If we define $\displaystyle Z\left[ {\sqrt { - 5} } \right] = \left\{ {a + b\sqrt { - 5} :a,b \in Z} \right\}$, how would I show that 2, 3, $\displaystyle 1 + \sqrt { - 5}$ and $\displaystyle 1 - \sqrt { - 5}$ are all irreducible?

I have shown that none of these are units of $\displaystyle Z\left[ {\sqrt { - 5} } \right]$.

For example, if I assume that $\displaystyle 2 = xy$, I need to show that at least one of x and y is a unit. Obviously if 2 = 2 x 1 = 1 x 2, then 1 is a unit, but how do I show that there are no other factorisations of 2 in $\displaystyle Z\left[ {\sqrt { - 5} } \right]$?

Thanks for help!

2. Originally Posted by BeWareWereWolf
If we define $\displaystyle Z\left[ {\sqrt { - 5} } \right] = \left\{ {a + b\sqrt { - 5} :a,b \in Z} \right\}$, how would I show that 2, 3, $\displaystyle 1 + \sqrt { - 5}$ and $\displaystyle 1 - \sqrt { - 5}$ are all irreducible?

I have shown that none of these are units of $\displaystyle Z\left[ {\sqrt { - 5} } \right]$.

For example, if I assume that $\displaystyle 2 = xy$, I need to show that at least one of x and y is a unit. Obviously if 2 = 2 x 1 = 1 x 2, then 1 is a unit, but how do I show that there are no other factorisations of 2 in $\displaystyle Z\left[ {\sqrt { - 5} } \right]$?

Thanks for help!
Let N be a multiplicative norm such that $\displaystyle N(a + b\sqrt { - 5}) = a^2 + 5b^2$ (verify this is an indeed multiplicative norm).

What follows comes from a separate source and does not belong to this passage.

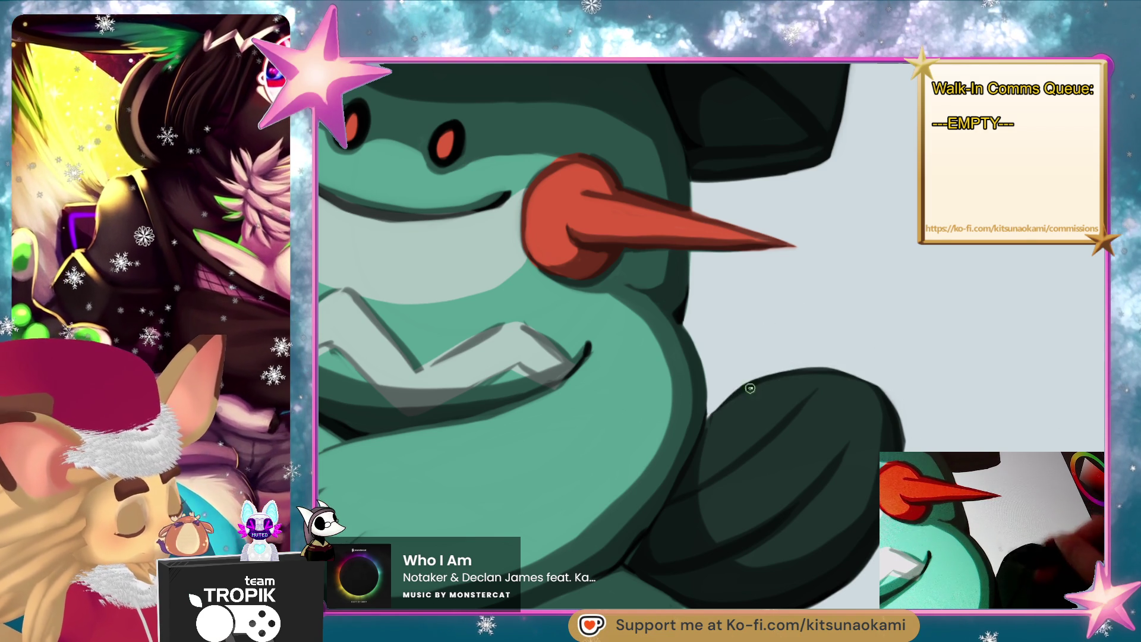
key(ctrl+0)
drag(741, 453, 850, 390)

We have $\displaystyle N(\alpha \beta)=N(\alpha)N(\beta)$ for all $\displaystyle \alpha, \beta$ in $\displaystyle \mathbb{Z}\left[ {\sqrt { - 5} } \right]$, and $\displaystyle N(\alpha)=1$ if $\displaystyle \alpha$ is a unit.

Now consider 2 and suppose 2=$\displaystyle \alpha \beta$.
Then $\displaystyle 4=N(2)=N(\alpha)N(\beta)$. If 2 is not irreducible,$\displaystyle N(\alpha)$ should be 2, but there is no integer satisfyng $\displaystyle 2= a^2 + 5b^2$. Contradiction! Thus 2 is irreducible in $\displaystyle \mathbb{Z}\left[ {\sqrt { - 5} } \right]$.

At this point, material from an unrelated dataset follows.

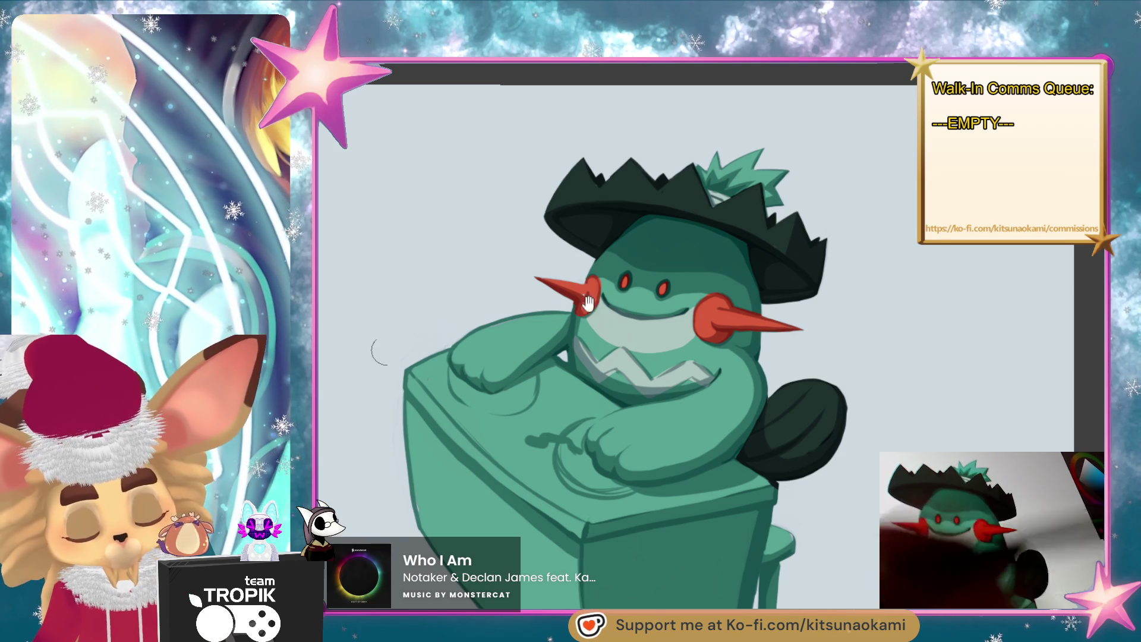
- Zoom in and out around the face, then begin a dark stroke on the desk's right edge
scroll(554, 307, up, 5)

Now consider $\displaystyle 1 + \sqrt { - 5}$ and suppose $\displaystyle 1 + \sqrt { - 5} = \alpha \beta$.
Then $\displaystyle 6=N(1 + \sqrt { - 5})=N(\alpha)N(\beta)$. If $\displaystyle 1 + \sqrt { - 5}$ is not irreducible, then $\displaystyle N(\alpha)$ should be either 2 or 3. But there is no integer satisfyng $\displaystyle a^2 + 5b^2=2$ or 3. Contradiction! Thus $\displaystyle 1 + \sqrt { - 5}$ is irreducible in $\displaystyle \mathbb{Z}\left[ {\sqrt { - 5} } \right]$.

I leave it to you to show the remainder elements are irreducible in $\displaystyle \mathbb{Z}\left[ {\sqrt { - 5} } \right]$.